The first flight of a SpaceX missile adapted for astronaut flight to the International Space Station is scheduled for release from the Kennedy Space Center in Florida on January 7, NASA said on Wednesday.
The launch test is a crucial milestone in the space agency's Commercial Crew Program, which aims to launch people into space in American soil for the first time in nearly a decade.
The US National Aeronautics and Space Administration said SpaceX Crew Dragon – which will carry three space astronauts from the same launch platform that deployed three Apollo 11 crew on the Moon in 1969 – will make the debut on the rocket Falcon 9 of SpaceX January 7.
While NASA did not detail the flight route, it said the test would provide Falcon 9, Crew Dragon and Earth system performance data as well as operations on orbit, docking and landing.
SpaceX and Boeing Co. are the two main contractors selected in the NASA Crew Program to send space astronauts in 2019 using their Dragon and CST-100 Starliner crew.
As the US space shuttle program was halted in 2011, NASA had to rely on Russia to fly astronauts to the space station, an orbital research laboratory of about 100 billion dollars (about 71,000 Crowns) flying about 402 km of Earth.
Launching Demo-1 is the latest test in a rigorous certification time line imposed by NASA's Commercial Crew Program. While SpaceX is headed for early January, NASA spokesman Marie Lewis said the demo mission could be pushed back because "safe flight has always been preceded over the program."

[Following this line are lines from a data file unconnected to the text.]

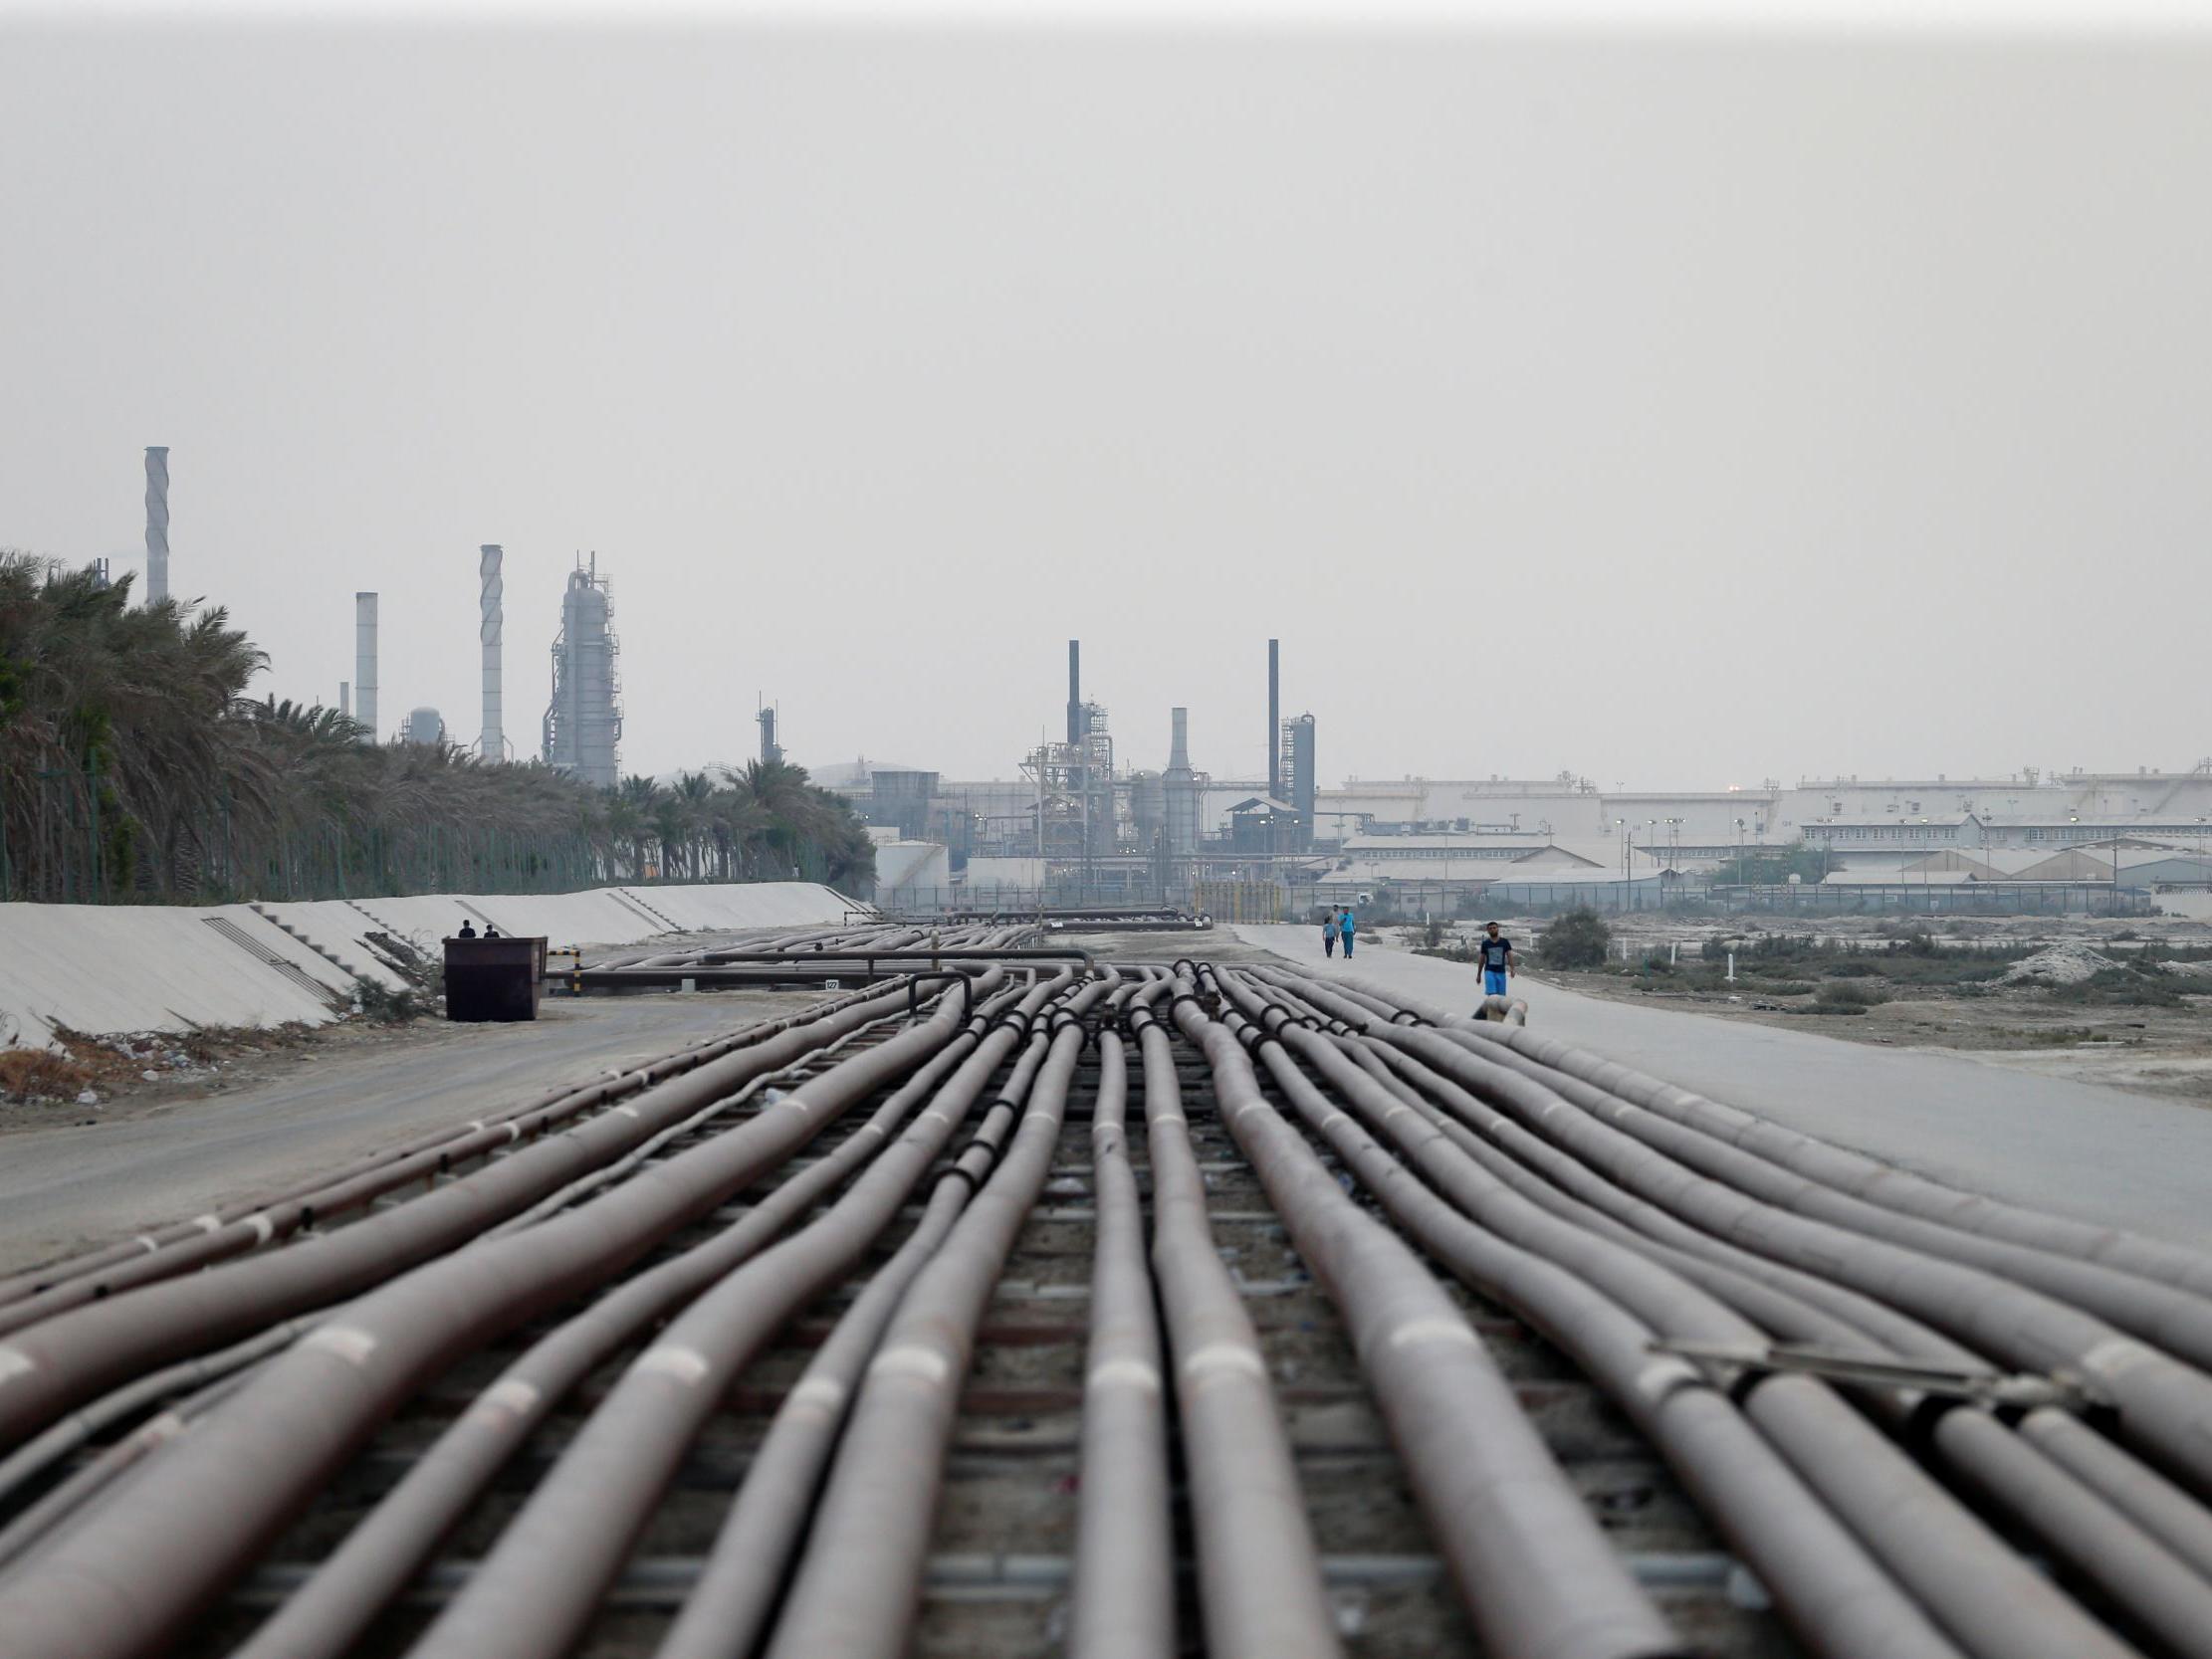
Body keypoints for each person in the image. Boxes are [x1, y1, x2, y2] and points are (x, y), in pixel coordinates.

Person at [1476, 921, 1515, 999]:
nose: (1492, 929)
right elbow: (1482, 959)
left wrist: (1512, 969)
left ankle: (1498, 1011)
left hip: (1501, 972)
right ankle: (1492, 1010)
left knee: (1501, 997)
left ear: (1498, 929)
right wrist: (1479, 974)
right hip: (1489, 971)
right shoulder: (1485, 943)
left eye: (1494, 928)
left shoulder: (1504, 942)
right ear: (1488, 931)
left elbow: (1510, 955)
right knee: (1492, 995)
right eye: (1490, 928)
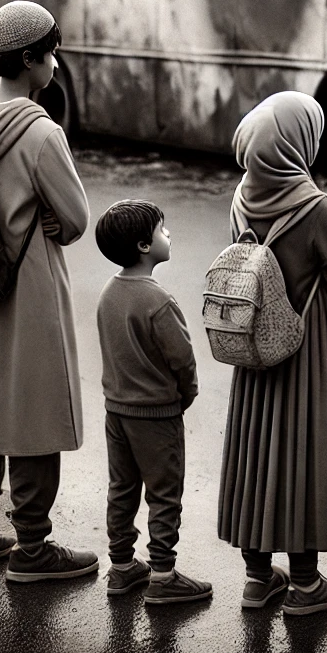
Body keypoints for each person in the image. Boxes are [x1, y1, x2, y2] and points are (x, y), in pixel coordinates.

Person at [0, 0, 97, 581]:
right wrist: (48, 221)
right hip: (30, 286)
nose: (56, 62)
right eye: (52, 51)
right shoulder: (41, 134)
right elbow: (77, 217)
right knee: (33, 410)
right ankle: (33, 549)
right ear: (32, 58)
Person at [218, 91, 327, 615]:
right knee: (304, 455)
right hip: (307, 351)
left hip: (253, 348)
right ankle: (305, 585)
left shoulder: (240, 197)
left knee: (257, 455)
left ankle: (259, 580)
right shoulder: (314, 205)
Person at [94, 199, 211, 606]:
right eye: (163, 230)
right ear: (145, 246)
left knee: (122, 488)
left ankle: (122, 566)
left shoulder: (109, 293)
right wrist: (186, 395)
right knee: (164, 493)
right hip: (157, 415)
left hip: (117, 411)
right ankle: (163, 573)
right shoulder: (159, 301)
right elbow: (182, 359)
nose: (169, 235)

Founded by Tesla's CEO, Elon Musk, SpaceX said that if the Jan. 7 test is successful, he plans to launch his first mission in June 2019, but the timing may change.
Boeing plans to launch the Starliner spacecraft on top of its Atlas 5 rocket immediately after March with a mission in August.
The January 7 launch announcement comes a day after NASA said it would conduct a "cultural valuation study" of companies, "including adherence to a drug-free environment," before crew test flights.